Without the pictures, retype exactly the lines from the top of the entries below through the line that contains "Amaral, Bernardino Soares".

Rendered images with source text
..........

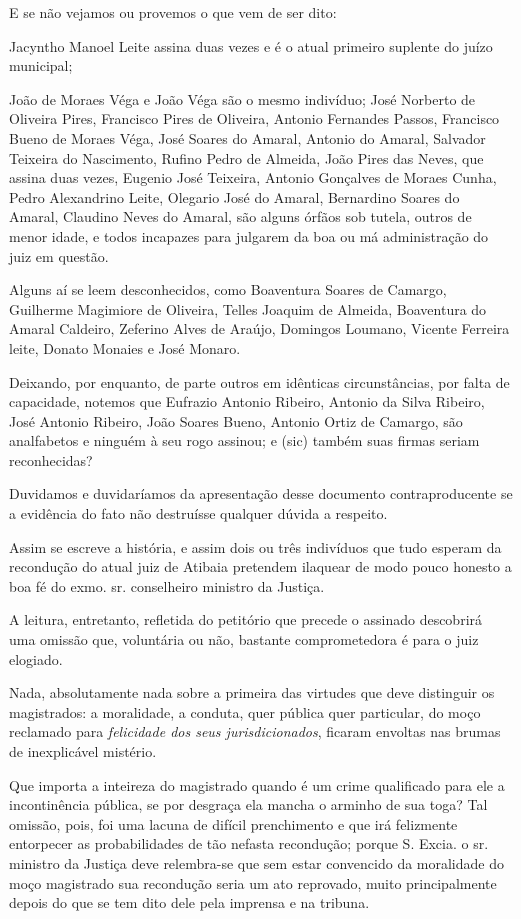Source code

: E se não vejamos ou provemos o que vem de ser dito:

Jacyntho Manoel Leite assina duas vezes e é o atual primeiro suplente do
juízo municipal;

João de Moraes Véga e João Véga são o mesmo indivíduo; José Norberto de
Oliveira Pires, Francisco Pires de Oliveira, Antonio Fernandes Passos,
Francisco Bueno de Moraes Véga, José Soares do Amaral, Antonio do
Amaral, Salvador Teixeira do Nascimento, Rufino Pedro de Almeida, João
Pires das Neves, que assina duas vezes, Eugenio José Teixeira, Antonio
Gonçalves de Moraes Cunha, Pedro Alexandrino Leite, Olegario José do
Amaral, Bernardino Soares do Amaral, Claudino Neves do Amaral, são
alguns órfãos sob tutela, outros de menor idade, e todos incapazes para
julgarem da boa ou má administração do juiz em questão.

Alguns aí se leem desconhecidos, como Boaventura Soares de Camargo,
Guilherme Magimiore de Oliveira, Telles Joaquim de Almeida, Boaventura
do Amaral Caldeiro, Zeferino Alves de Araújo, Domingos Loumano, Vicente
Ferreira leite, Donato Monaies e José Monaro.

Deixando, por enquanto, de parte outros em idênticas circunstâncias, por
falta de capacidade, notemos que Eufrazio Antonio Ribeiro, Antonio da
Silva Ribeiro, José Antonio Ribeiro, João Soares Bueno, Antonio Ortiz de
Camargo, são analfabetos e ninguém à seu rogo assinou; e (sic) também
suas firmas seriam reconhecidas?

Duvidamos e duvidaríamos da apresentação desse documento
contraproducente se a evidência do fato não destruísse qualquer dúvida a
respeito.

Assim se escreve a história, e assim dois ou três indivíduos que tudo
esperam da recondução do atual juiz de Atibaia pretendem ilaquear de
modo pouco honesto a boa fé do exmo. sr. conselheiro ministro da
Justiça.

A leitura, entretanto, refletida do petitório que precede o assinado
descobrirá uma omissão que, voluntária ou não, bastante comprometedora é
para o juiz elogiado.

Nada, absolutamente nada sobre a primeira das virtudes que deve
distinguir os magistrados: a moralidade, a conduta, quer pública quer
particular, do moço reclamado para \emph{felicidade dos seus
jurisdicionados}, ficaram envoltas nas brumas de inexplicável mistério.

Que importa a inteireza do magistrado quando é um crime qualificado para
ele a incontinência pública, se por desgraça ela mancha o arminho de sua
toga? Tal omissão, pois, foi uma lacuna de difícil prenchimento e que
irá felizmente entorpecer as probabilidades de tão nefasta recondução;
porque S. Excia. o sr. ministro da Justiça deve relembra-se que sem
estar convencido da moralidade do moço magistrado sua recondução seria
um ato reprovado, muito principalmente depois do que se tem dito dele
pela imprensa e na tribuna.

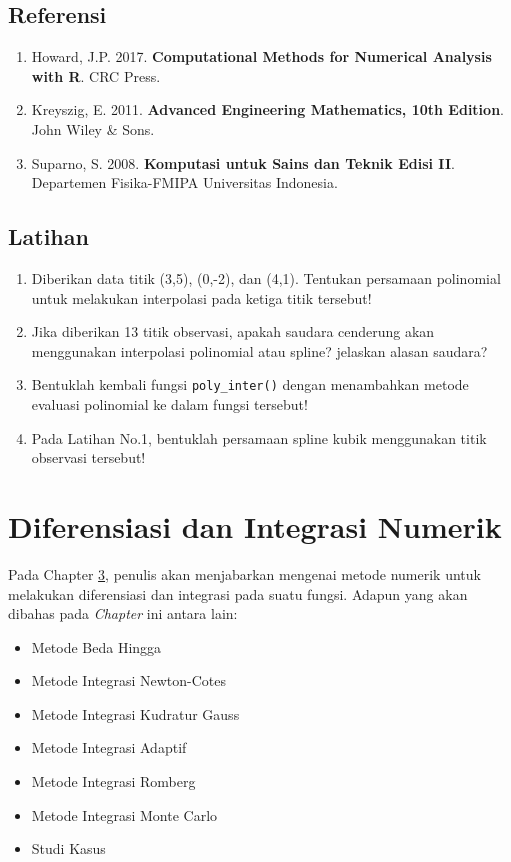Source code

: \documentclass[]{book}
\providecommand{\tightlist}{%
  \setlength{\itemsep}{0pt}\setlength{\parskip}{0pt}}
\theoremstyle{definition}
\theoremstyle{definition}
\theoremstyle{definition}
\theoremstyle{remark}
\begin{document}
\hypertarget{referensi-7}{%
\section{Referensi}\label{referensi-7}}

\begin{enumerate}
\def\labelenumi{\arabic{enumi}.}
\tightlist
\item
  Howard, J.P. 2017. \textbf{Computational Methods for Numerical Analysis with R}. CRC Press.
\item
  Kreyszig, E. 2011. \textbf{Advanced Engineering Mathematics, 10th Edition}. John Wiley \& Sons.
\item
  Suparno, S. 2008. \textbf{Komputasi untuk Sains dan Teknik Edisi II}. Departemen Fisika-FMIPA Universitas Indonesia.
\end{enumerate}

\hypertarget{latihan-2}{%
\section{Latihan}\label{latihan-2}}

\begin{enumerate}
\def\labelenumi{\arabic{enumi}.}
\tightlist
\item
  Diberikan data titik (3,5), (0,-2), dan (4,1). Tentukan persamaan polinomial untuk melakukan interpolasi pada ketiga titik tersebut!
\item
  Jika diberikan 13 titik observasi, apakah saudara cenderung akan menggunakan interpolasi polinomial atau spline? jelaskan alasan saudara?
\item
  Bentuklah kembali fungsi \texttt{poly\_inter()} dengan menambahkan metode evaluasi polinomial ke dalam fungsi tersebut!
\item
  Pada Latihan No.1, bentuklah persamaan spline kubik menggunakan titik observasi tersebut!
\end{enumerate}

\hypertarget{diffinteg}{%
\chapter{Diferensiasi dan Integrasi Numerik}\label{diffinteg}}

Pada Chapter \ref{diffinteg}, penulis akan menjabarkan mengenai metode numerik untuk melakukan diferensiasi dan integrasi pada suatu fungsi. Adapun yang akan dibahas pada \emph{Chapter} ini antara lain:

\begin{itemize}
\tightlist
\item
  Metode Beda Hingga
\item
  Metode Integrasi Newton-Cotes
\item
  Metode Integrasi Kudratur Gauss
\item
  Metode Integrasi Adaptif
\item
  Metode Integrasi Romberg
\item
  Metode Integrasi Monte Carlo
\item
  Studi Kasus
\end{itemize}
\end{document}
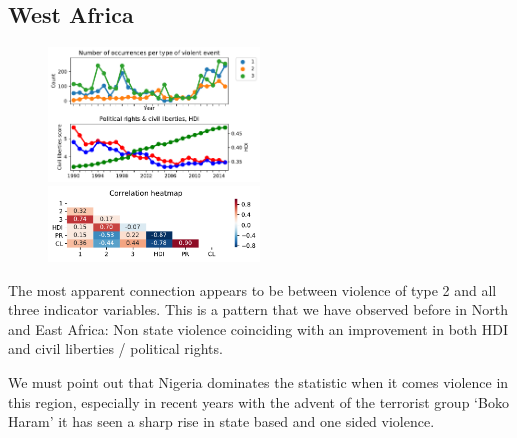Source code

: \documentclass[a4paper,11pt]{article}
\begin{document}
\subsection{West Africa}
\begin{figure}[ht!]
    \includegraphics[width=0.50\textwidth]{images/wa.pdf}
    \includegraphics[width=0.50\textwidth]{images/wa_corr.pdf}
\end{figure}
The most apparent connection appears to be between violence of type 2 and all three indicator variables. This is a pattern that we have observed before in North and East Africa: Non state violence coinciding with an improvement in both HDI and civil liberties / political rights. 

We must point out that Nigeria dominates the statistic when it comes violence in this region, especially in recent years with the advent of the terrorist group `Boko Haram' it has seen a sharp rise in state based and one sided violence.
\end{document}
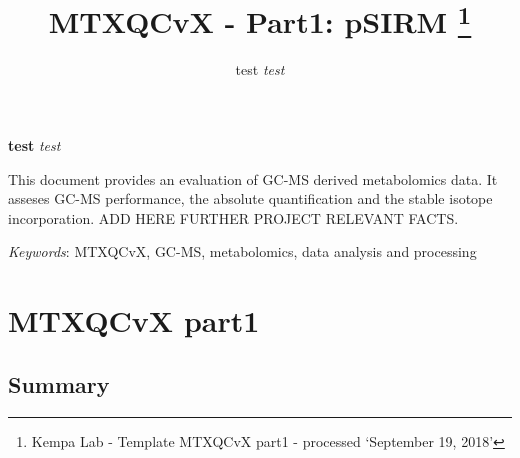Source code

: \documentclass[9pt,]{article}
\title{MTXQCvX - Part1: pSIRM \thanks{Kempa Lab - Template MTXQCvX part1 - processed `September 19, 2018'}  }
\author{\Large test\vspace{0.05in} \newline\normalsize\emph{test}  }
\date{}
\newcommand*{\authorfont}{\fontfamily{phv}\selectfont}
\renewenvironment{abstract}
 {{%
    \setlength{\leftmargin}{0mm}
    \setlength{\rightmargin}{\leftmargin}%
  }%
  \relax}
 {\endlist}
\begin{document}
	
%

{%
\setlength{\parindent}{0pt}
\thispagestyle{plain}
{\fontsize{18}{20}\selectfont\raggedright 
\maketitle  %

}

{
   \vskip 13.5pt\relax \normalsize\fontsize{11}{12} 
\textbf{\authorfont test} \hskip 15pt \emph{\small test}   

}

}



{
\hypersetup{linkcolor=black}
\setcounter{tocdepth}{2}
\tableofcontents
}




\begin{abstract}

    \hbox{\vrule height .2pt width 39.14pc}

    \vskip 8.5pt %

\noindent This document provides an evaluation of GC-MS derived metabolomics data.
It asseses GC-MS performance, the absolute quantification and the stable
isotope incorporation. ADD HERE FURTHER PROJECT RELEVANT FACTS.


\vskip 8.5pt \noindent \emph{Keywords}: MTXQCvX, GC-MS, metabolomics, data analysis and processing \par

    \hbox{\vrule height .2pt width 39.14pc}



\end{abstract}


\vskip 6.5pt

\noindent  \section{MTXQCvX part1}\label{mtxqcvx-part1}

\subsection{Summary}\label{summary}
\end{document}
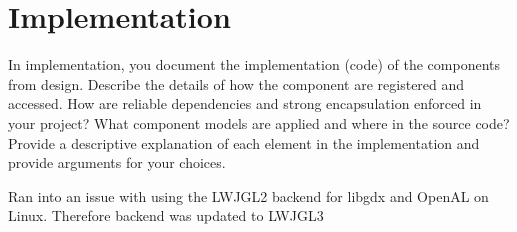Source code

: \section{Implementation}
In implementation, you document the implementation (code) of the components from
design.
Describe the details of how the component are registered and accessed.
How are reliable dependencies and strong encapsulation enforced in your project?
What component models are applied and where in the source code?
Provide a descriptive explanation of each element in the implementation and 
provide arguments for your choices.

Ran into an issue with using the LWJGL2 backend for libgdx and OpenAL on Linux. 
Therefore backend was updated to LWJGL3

..........

Solution below
Source code

: E se não vejamos ou provemos o que vem de ser dito:

Jacyntho Manoel Leite assina duas vezes e é o atual primeiro suplente do
juízo municipal;

João de Moraes Véga e João Véga são o mesmo indivíduo; José Norberto de
Oliveira Pires, Francisco Pires de Oliveira, Antonio Fernandes Passos,
Francisco Bueno de Moraes Véga, José Soares do Amaral, Antonio do
Amaral, Salvador Teixeira do Nascimento, Rufino Pedro de Almeida, João
Pires das Neves, que assina duas vezes, Eugenio José Teixeira, Antonio
Gonçalves de Moraes Cunha, Pedro Alexandrino Leite, Olegario José do
Amaral, Bernardino Soares do Amaral, Claudino Neves do Amaral, são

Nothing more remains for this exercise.